Hanjin Shipping Wins Court Approval to Wind Down Europe Business

  • Korean container line to shut all 10 branches in Europe
  • Decision part of breakup process following bankruptcy filing

Hanjin Shipping Looks to Wind Down Europe Business

Hanjin Shipping Co., South Korea’s largest container line that has put its Asia-U.S. business on sale after filing for bankruptcy protection late August, won approval from a court to wind down its European operations as demand for its services to the continent slumped.

The judge overseeing Hanjin’s receivership at the Seoul Central District Court approved the firm’s request, a court spokesman said. Hanjin will close all its 10 branches in Europe, including its regional headquarters in Germany, the container line’s spokeswoman said separately on Monday. The Seoul-based company expects to start the process as early as this week, she said.

The decision to shut down its Europe business is part of the breakup process of Hanjin kicked off by the Seoul court, which earlier said it would consider selling the company entirely. Hanjin is also seeking separate bids for its Asia-U.S. network as well as the investment in a terminal in Long Beach, California. The closure may benefit bigger rivals, such as A.P. Moeller-Maersk A/S and CMA CGM SA, as competition eases on one of the world’s biggest trade lane.
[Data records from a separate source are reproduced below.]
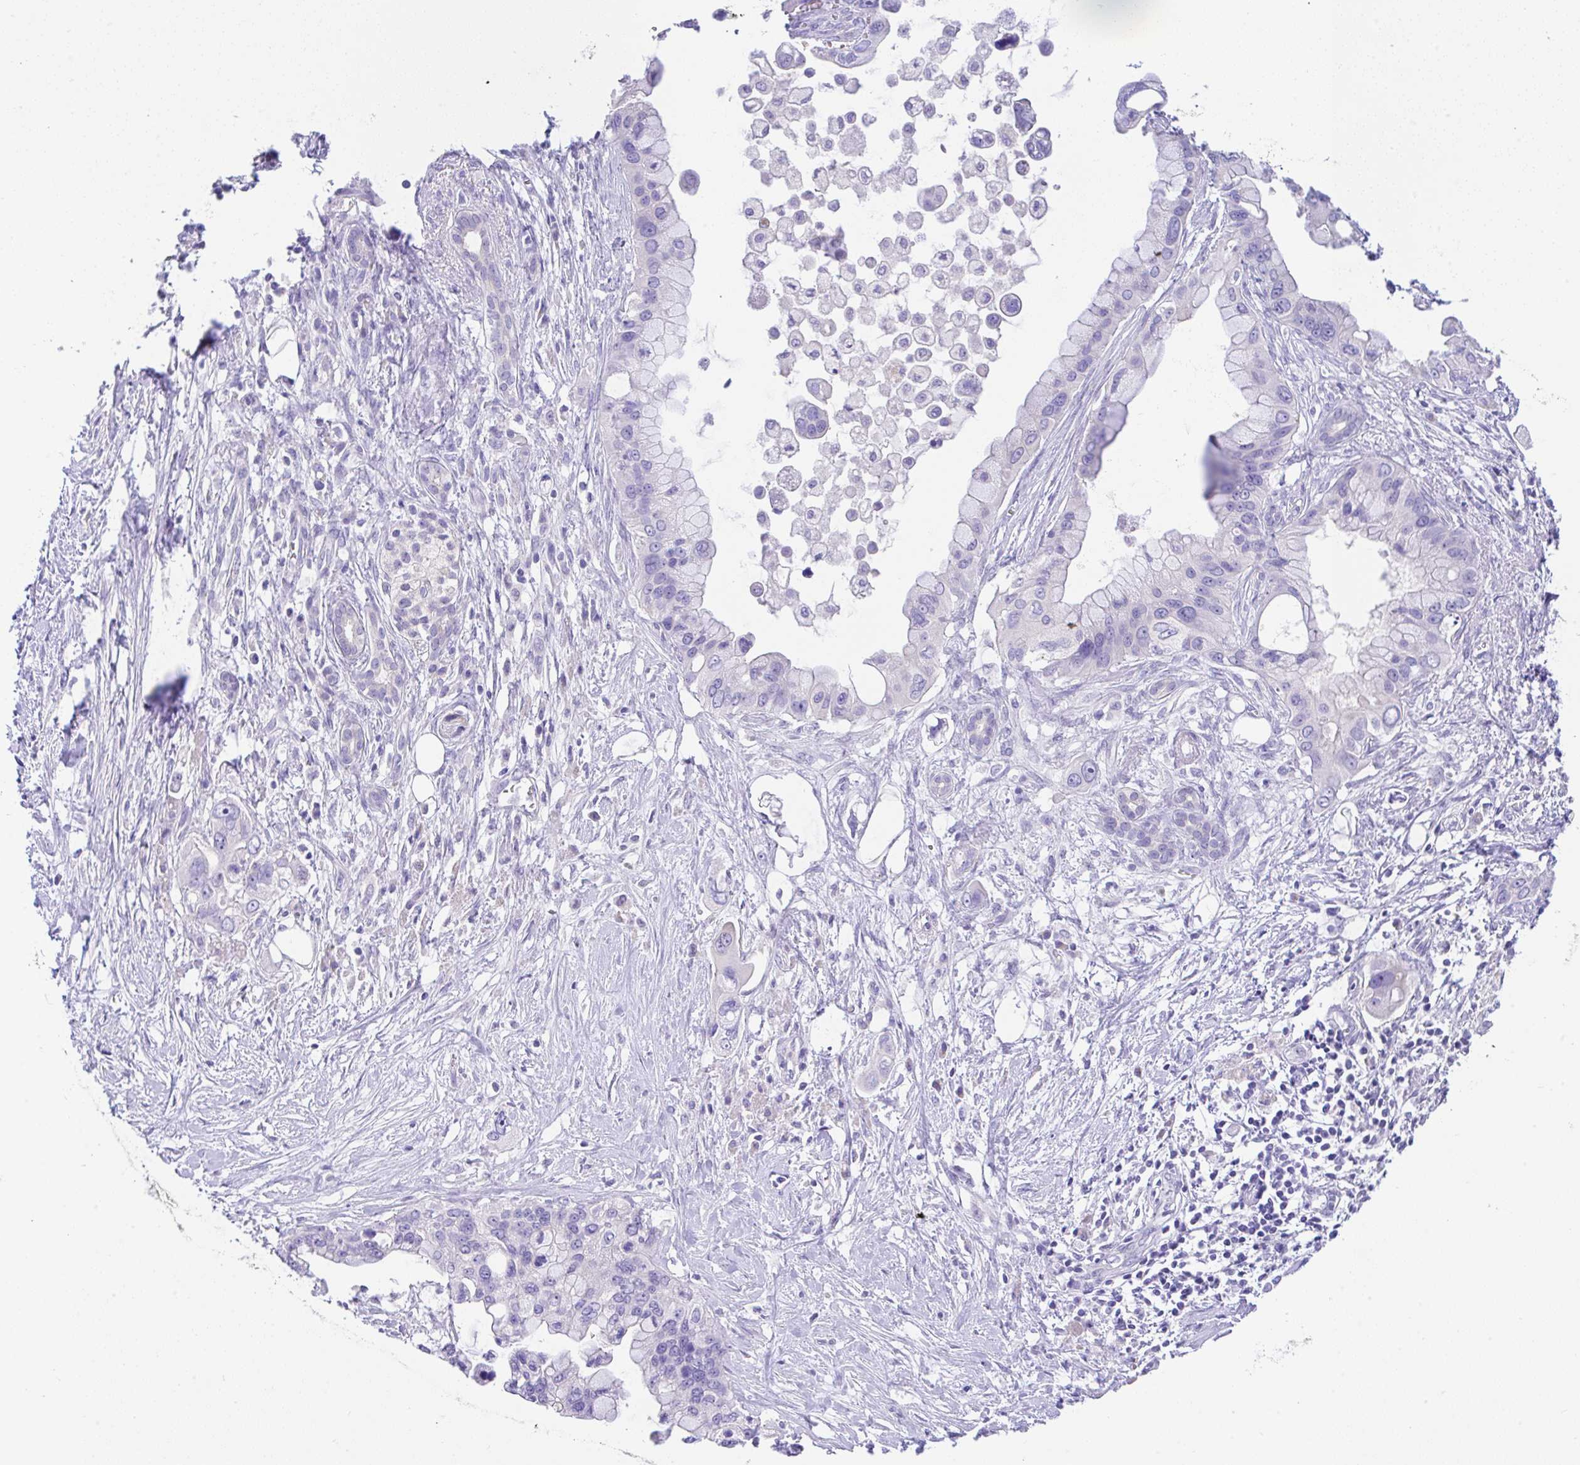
{"staining": {"intensity": "negative", "quantity": "none", "location": "none"}, "tissue": "pancreatic cancer", "cell_type": "Tumor cells", "image_type": "cancer", "snomed": [{"axis": "morphology", "description": "Adenocarcinoma, NOS"}, {"axis": "topography", "description": "Pancreas"}], "caption": "Tumor cells are negative for brown protein staining in pancreatic adenocarcinoma.", "gene": "SERPINE3", "patient": {"sex": "female", "age": 83}}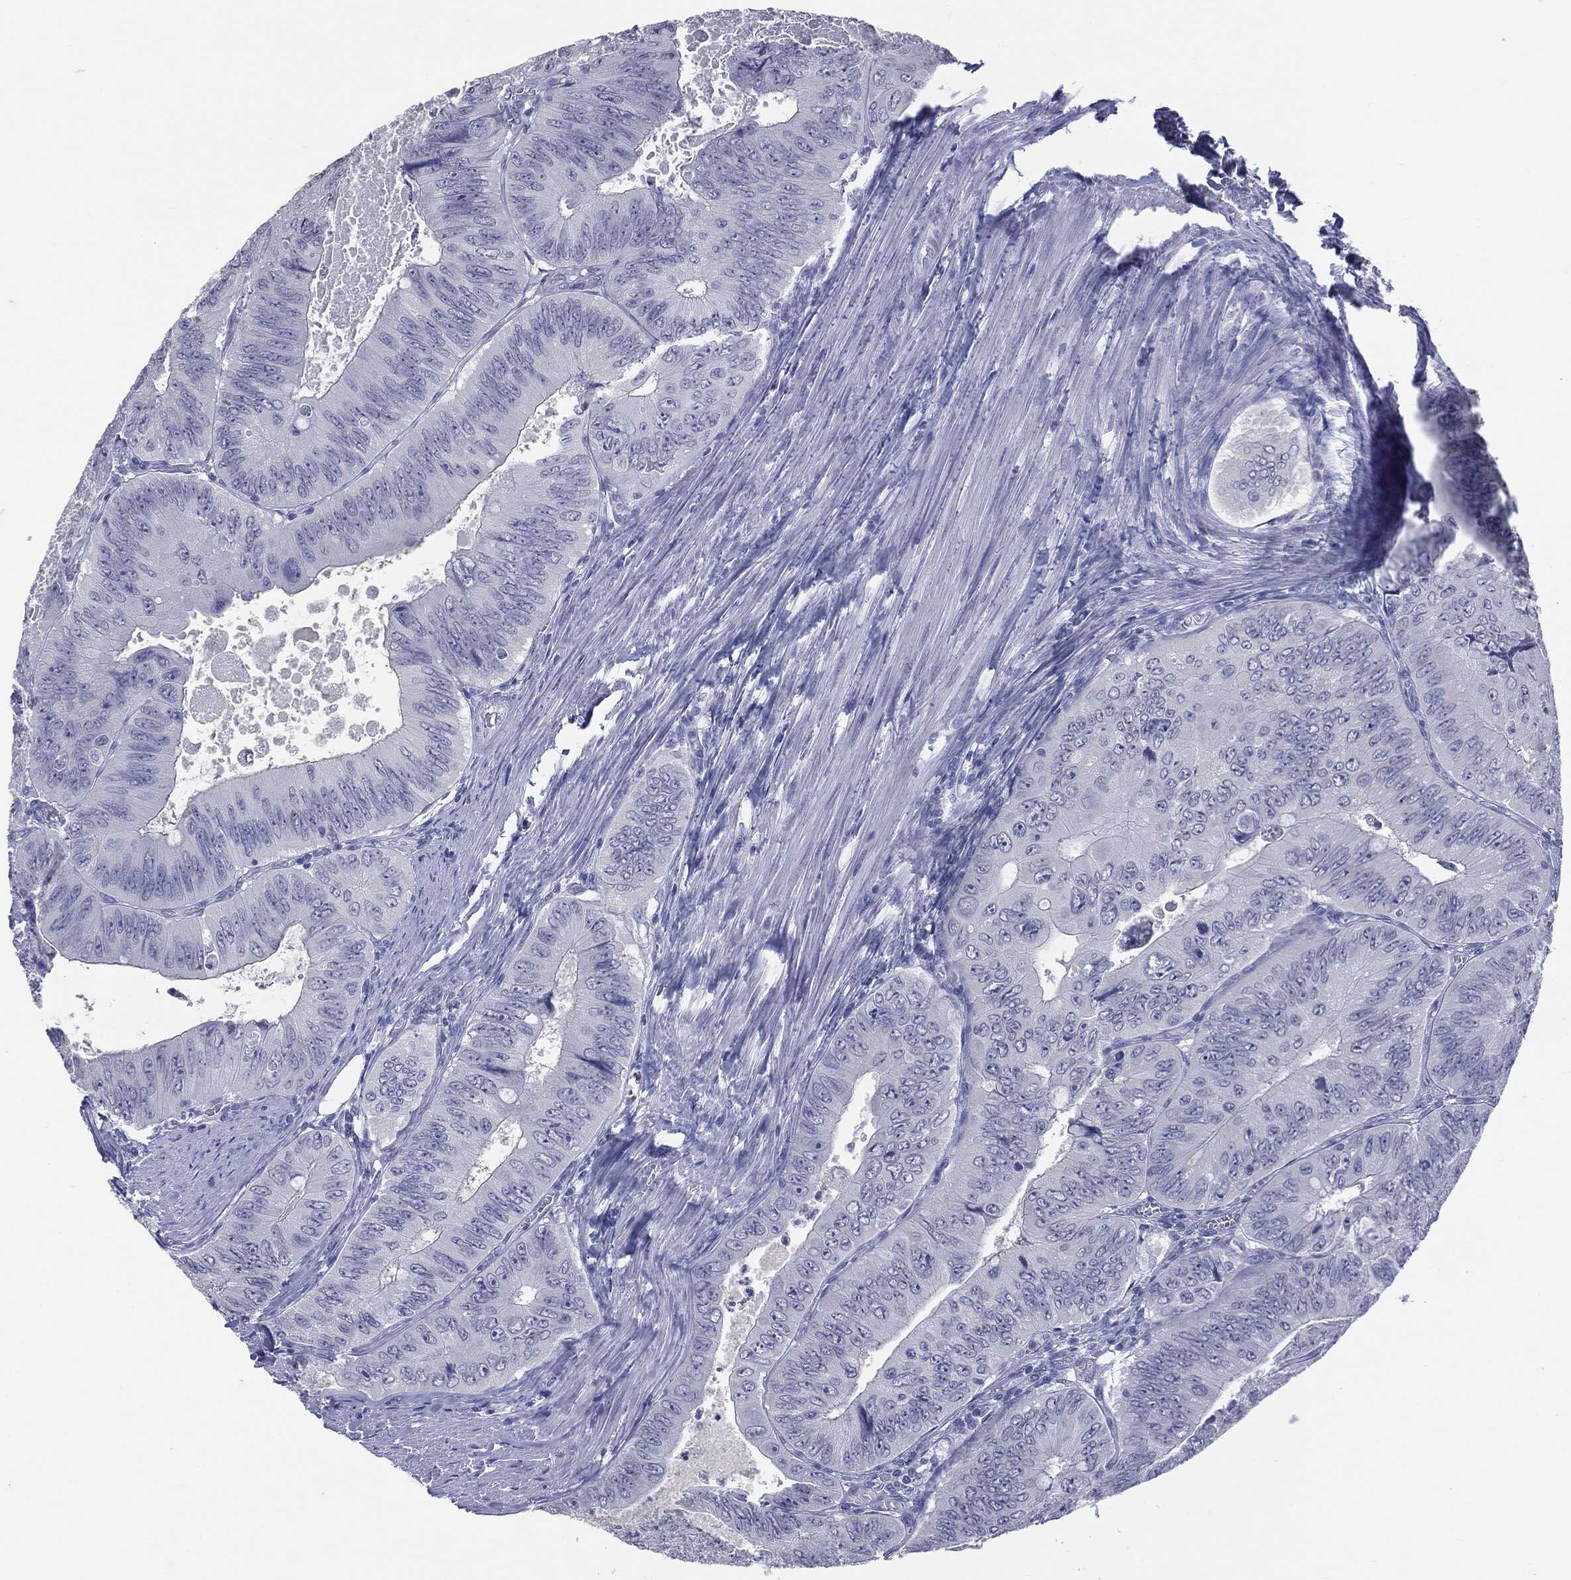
{"staining": {"intensity": "negative", "quantity": "none", "location": "none"}, "tissue": "colorectal cancer", "cell_type": "Tumor cells", "image_type": "cancer", "snomed": [{"axis": "morphology", "description": "Adenocarcinoma, NOS"}, {"axis": "topography", "description": "Colon"}], "caption": "Micrograph shows no protein positivity in tumor cells of colorectal cancer (adenocarcinoma) tissue.", "gene": "TSHB", "patient": {"sex": "female", "age": 84}}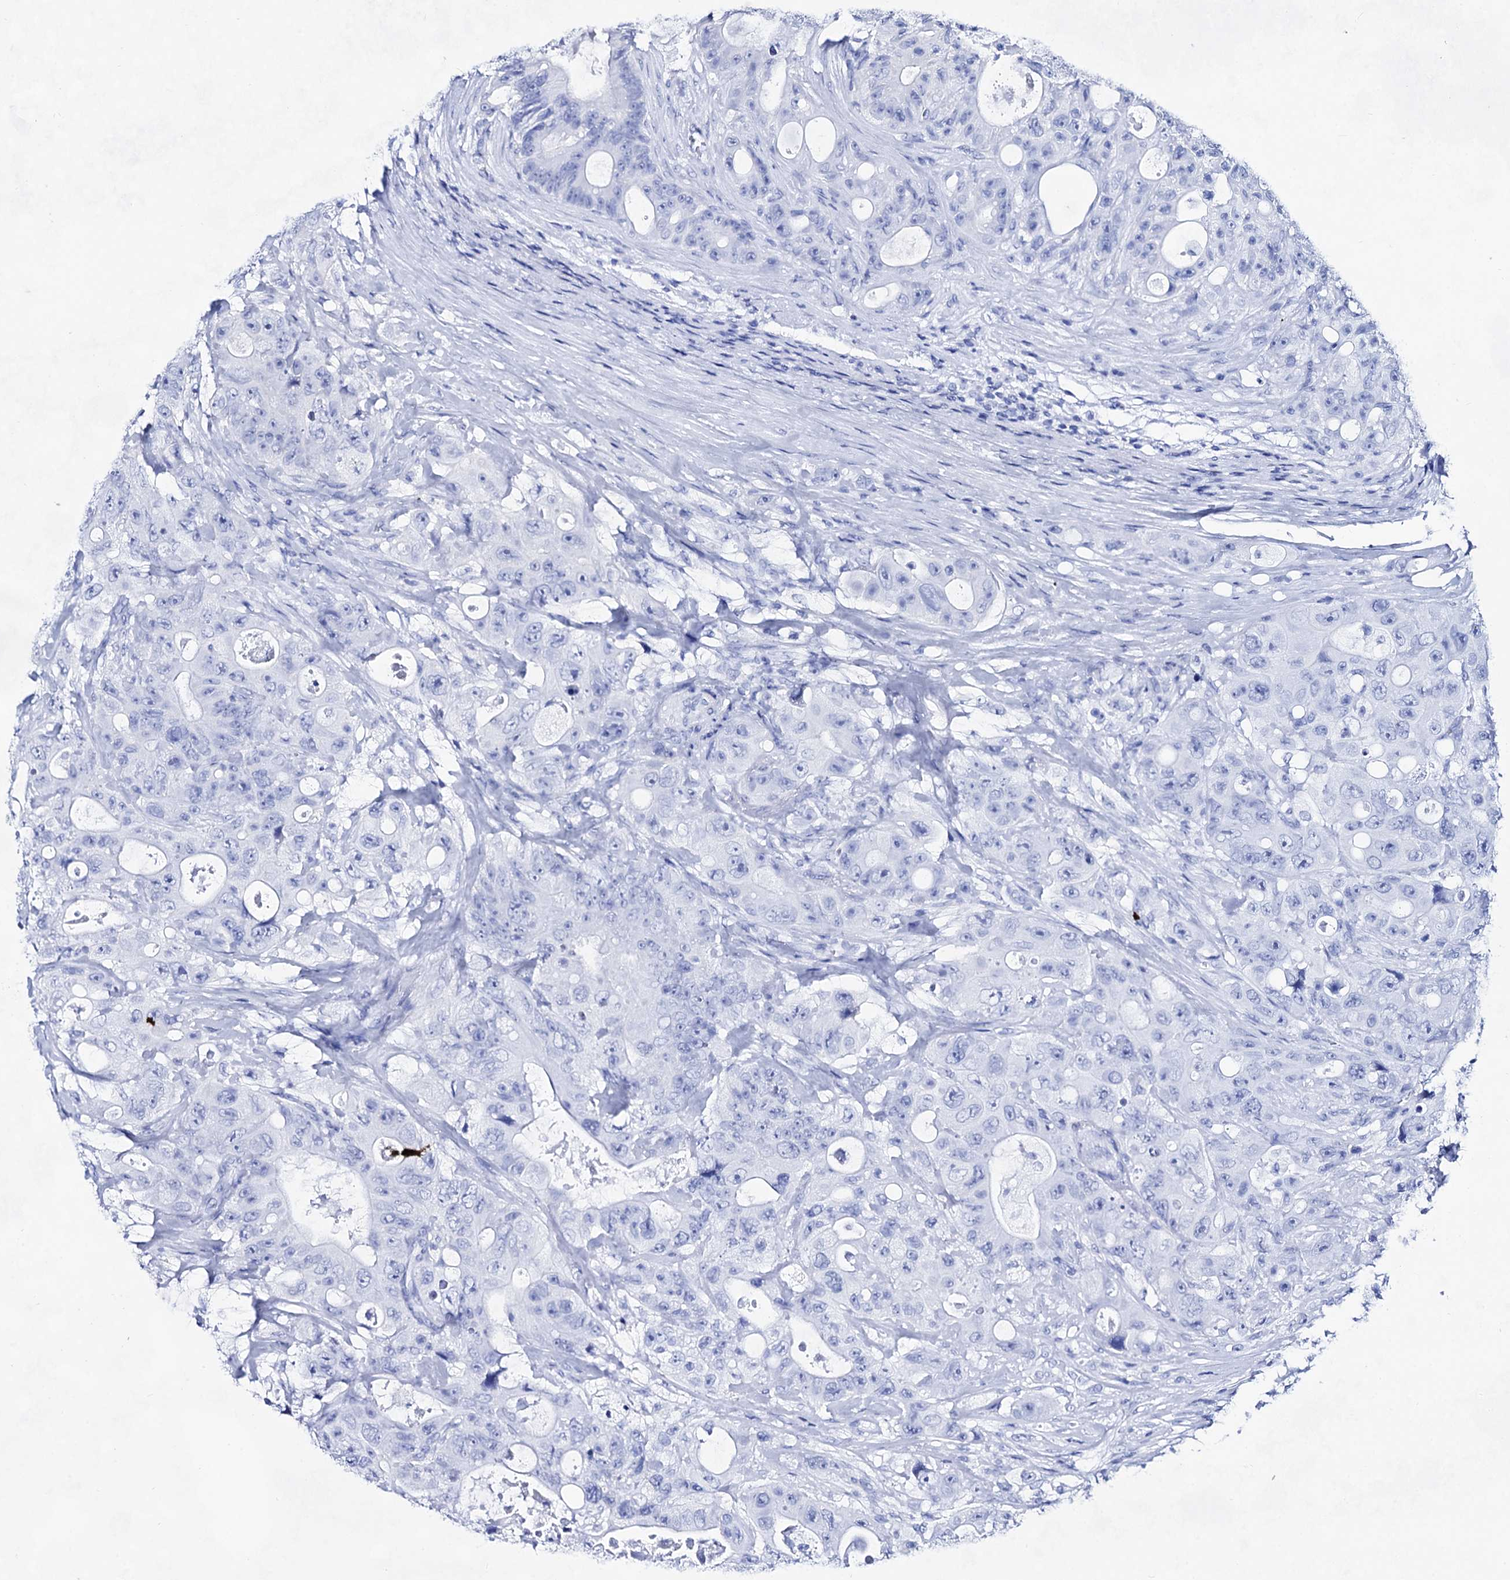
{"staining": {"intensity": "negative", "quantity": "none", "location": "none"}, "tissue": "colorectal cancer", "cell_type": "Tumor cells", "image_type": "cancer", "snomed": [{"axis": "morphology", "description": "Adenocarcinoma, NOS"}, {"axis": "topography", "description": "Colon"}], "caption": "Protein analysis of colorectal adenocarcinoma exhibits no significant positivity in tumor cells.", "gene": "PLIN1", "patient": {"sex": "female", "age": 46}}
“The biggest shipping lines will be the biggest gainers because they have the ability to move in much faster,” said Rahul Kapoor, a director at Drewry Financial Research Services Ltd. in Singapore. “The European lines like Maersk Line have already moved in to increase market share and they will continue to do so.”

Index’s Worst

Shares of Hanjin fell 12 percent, the biggest decline since Sept. 21, to close at 1,005 won in Seoul.

Hanjin had about 4.3 percent market share on the Asia-Europe trade last year, according to the company. It hauled 1.27 million 20-foot containers last year on the route, accounting for 27 percent of its total 4.62 million. The company’s representative declined to say how many employees Hanjin had at its Europe business, and how many of them would lose their jobs.

The court is receiving initial bids for the marketing network of Hanjin’s Asia-U.S. operations by the end of this week and expects to sign an agreement by mid-November in efforts to raise funds for the indebted company. The South Korean company is also in talks to sell its 54 percent stake in the Long Beach port container terminal .

The South Korean shipping company filed for court receivership as losses piled up after a global slowdown in trade and excess capacity depressed freight rates. Creditors decided to halt all financial support to Hanjin in August, causing its box carriers to be stranded at sea and disrupting the global supply chain ahead of the year-end holiday season. On the court’s advice, Hanjin has been returning vessels to owners as soon as they are unloaded.

Of the 97 container vessels it operated, unloading of cargo from 80 ships have been completed as of Oct. 23, according to Hanjin’s website.